In a first example, the damped oscillation of a simple spring-mass (bumper) system is detected by the interferometer. Correspondingly, an exponential decrease of the oscillation amplitude can be observed in the time domain. The resonance characteristics can be extracted from the Fourier domain by applying a fast Fourier transformation and enables the access to resonance frequency fres= 8 Hz and damping properties Q = 12.5 ( Q -factor) of the system.

Nanometer-Scale Oscillations

In a next step, the spring-mass system is replaced by piezo actuated target mirror. An electronically excited low-frequency oscillation is depicted in Fig. 3 and exhibits an amplitude on the nanometer scale. The desired frame rate is set to 4.88 kHz and the block-size amounts to 8192 samples. The minimal measurement time to fill the block-size is easily be derived by 8192 /4880 s −1 = 1.68s. In the corresponding Fourier domain, the main oscillation component at 16.6 Hz has an 12 nm (RMS) amplitude, which fits well to the time domain signal. Additionally, signal at the second and third harmonic can be recognized due to small nonlinearities in the piezo dynamics.

Figure 3. Amplitude and spectrum of the oscillating target mirror.

Picometer-Scale Oscillations

In Fig. 4 the same signal with a lower voltage amplitude is applied to the piezo-element.

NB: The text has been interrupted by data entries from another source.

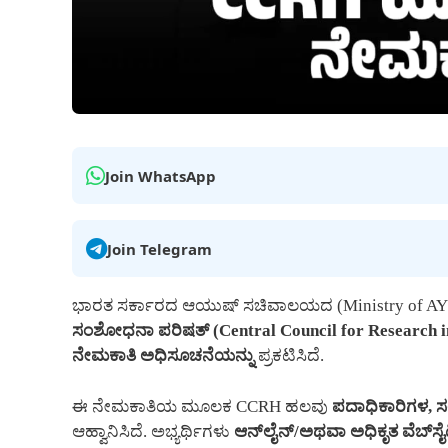
Join WhatsApp
Join Telegram
ಭಾರತ ಸರ್ಕಾರದ ಆಯುಷ್ ಸಚಿವಾಲಯದ (Ministry of AYUS
ಸಂಶೋಧನಾ ಪರಿಷತ್ (Central Council for Research
ನೇಮಕಾತಿ ಅಧಿಸೂಚನೆಯನ್ನು
ಪ್ರಕಟಿಸಿದೆ.
ಈ ನೇಮಕಾತಿಯ ಮೂಲಕ CCRH ಹಲವು
ಪದಾಧಿಕಾರಿಗಳ,
ಆಹ್ವಾನಿಸಿದೆ. ಅಭ್ಯರ್ಥಿಗಳು
ಆನ್‌ಲೈನ್/ಅಥವಾ ಅಧಿಕೃತ ವೆಬ್‌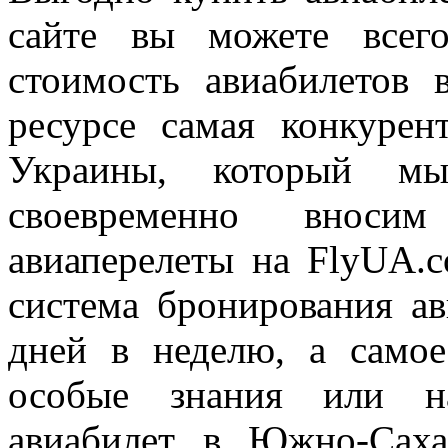
сайте вы можете всег
стоимость авиабилетов
ресурсе самая конкурен
Украины, который м
своевременно вносим
авиаперелеты на FlyUA.c
система бронирования ав
дней в неделю, а самое
особые знания или на
авиабилет в Южно-Саха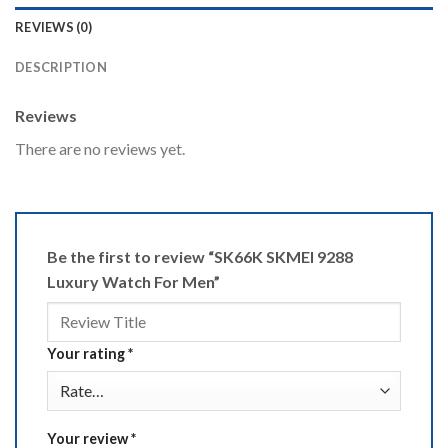
REVIEWS (0)
DESCRIPTION
Reviews
There are no reviews yet.
Be the first to review “SK66K SKMEI 9288
Luxury Watch For Men”
Your rating
*
Your review
*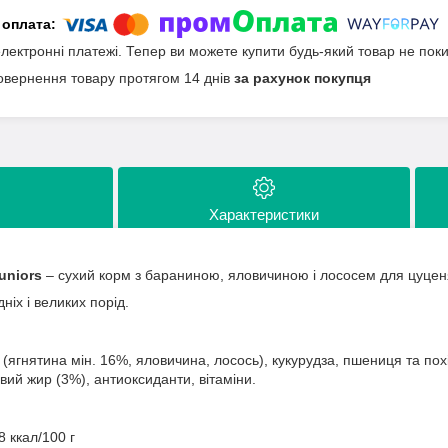
електронні платежі. Тепер ви можете купити будь-який товар не пок
овернення товару протягом 14 днів
за рахунок покупця
Характеристики
uniors
– сухий корм з бараниною, яловичиною і лососем для цуценя
іх і великих порід.
(ягнятина мін. 16%, яловичина, лосось), кукурудза, пшениця та похід
ий жир (3%), антиоксиданти, вітаміни.
8 ккал/100 г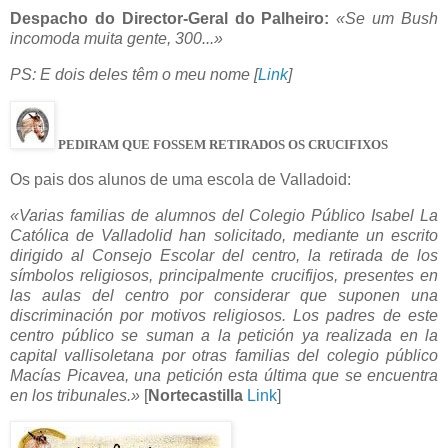
Despacho do Director-Geral do Palheiro:
«Se um Bush
incomoda muita gente, 300...»
PS: E dois deles têm o meu nome [
Link
]
PEDIRAM QUE FOSSEM RETIRADOS OS CRUCIFIXOS
Os pais dos alunos de uma escola de Valladoid:
«Varias familias de alumnos del Colegio Público Isabel La
Católica de Valladolid han solicitado, mediante un escrito
dirigido al Consejo Escolar del centro, la retirada de los
símbolos religiosos, principalmente crucifijos, presentes en
las aulas del centro por considerar que suponen una
discriminación por motivos religiosos. Los padres de este
centro público se suman a la petición ya realizada en la
capital vallisoletana por otras familias del colegio público
Macías Picavea, una petición esta última que se encuentra
en los tribunales.»
[
Nortecastilla
Link
]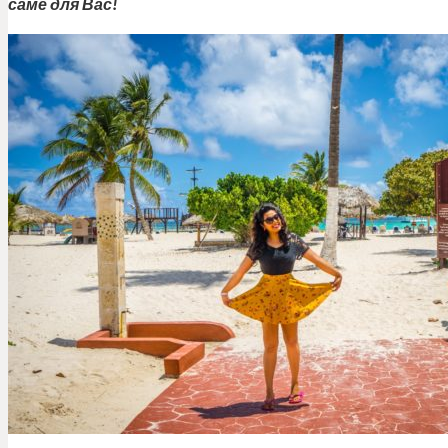
саме для Вас!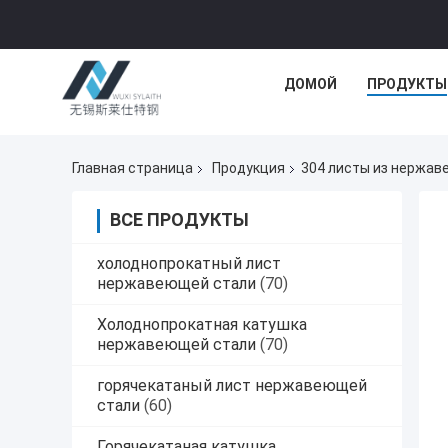
ДОМОЙ
ПРОДУКТЫ
Главная страница
Продукция
304 листы из нержав
ВСЕ ПРОДУКТЫ
холоднопрокатный лист
нержавеющей стали
(70)
Холоднопрокатная катушка
нержавеющей стали
(70)
горячекатаный лист нержавеющей
стали
(60)
Горячекатаная катушка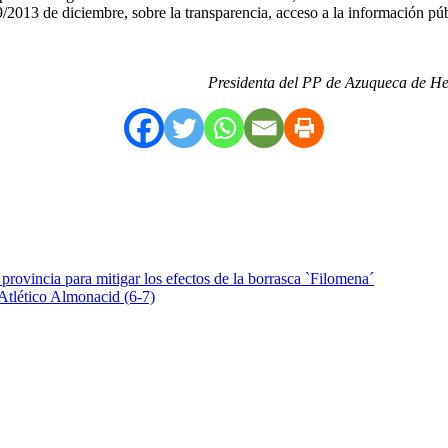
19/2013 de diciembre, sobre la transparencia, acceso a la información p
Presidenta del PP de Azuqueca de He
provincia para mitigar los efectos de la borrasca `Filomena´
 Atlético Almonacid (6-7)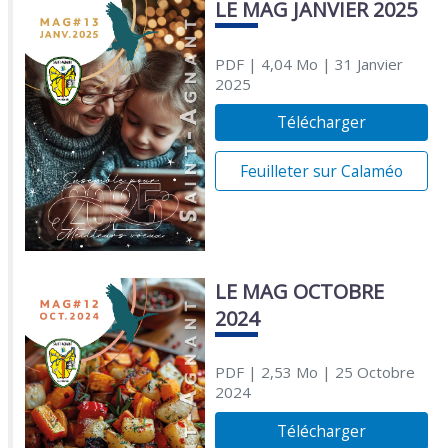
LE MAG JANVIER 2025
PDF
| 4,04 Mo
| 31 Janvier
2025
Télécharger
Feuilleter sur Calaméo
LE MAG OCTOBRE
2024
PDF
| 2,53 Mo
| 25 Octobre
2024
Télécharger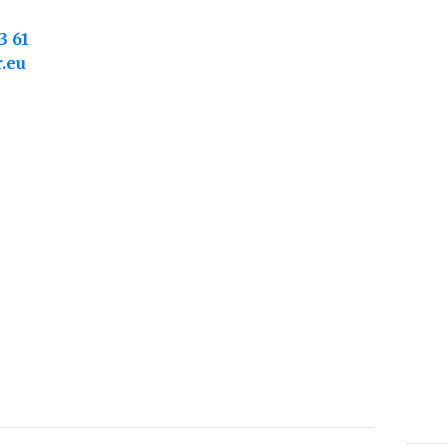
3 61
.eu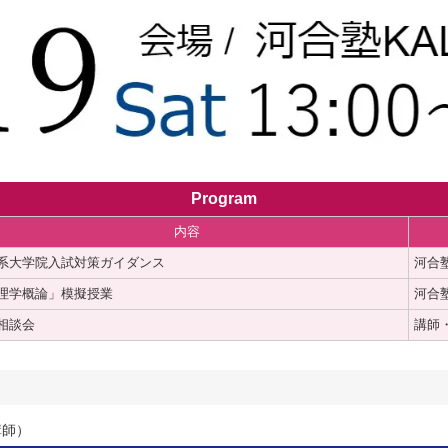
Program
内容
系大学院入試対策ガイダンス
河合塾
理学概論」模擬授業
河合塾
相談会
講師
講師）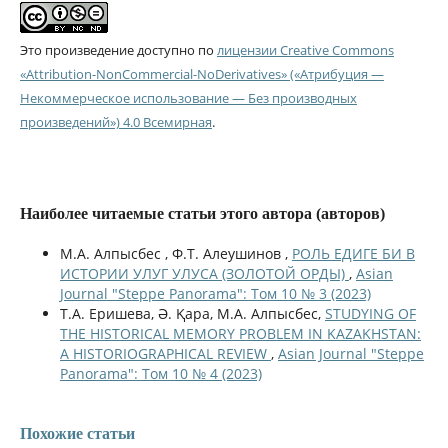
Это произведение доступно по
лицензии Creative Commons
«Attribution-NonCommercial-NoDerivatives» («Атрибуция —
Некоммерческое использование — Без производных
произведений») 4.0 Всемирная
.
Наиболее читаемые статьи этого автора (авторов)
М.А. Алпысбес , Ф.Т. Алеушинов ,
РОЛЬ ЕДИГЕ БИ В
ИСТОРИИ УЛУГ УЛУСА (ЗОЛОТОЙ ОРДЫ)
,
Asian
Journal "Steppe Panorama": Том 10 № 3 (2023)
Т.А. Еришева, Ә. Қара, М.А. Алпысбес,
STUDYING OF
THE HISTORICAL MEMORY PROBLEM IN KAZAKHSTAN:
A HISTORIOGRAPHICAL REVIEW
,
Asian Journal "Steppe
Panorama": Том 10 № 4 (2023)
Похожие статьи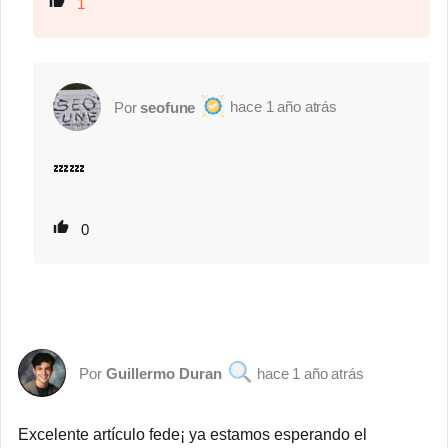
1
1 año atrás
seofune
💤💤
0
Guillermo Duran
1 año atrás
Excelente artículo fede¡ ya estamos esperando el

In the averaged Fourier spectrum (frame rate: 2.44 kHz / block-size: 8192) the oscillation at 16.6 Hz and at higher harmonics can be recognized with amplitudes down to single picometers. This example demonstrates the ability of SmarAct’s PicoScale to measure oscillations with highest accuracy down to the picometer scale.

The low noise level in Fig. 4 paves the way towards detections on the picometer scale. The double-log representation reveals a decreasing 1 /f 2 noise floor which ranges from several tens of picometers for low frequencies down to single picometers for higher frequencies. This low noise characteristics makes the PicoScale an ideal scientific instrument for distance measurements on small length-scales.

Figure 4. Signal and noise floor of a weak signal.


SmarAct’s PicoScale is very powerful and compact scientific instrument for distance measurements and signal analysis on different length scales. Three short examples demonstrate the field of applications ranging from oscillations on the millimeter scale down to very small picometer scale.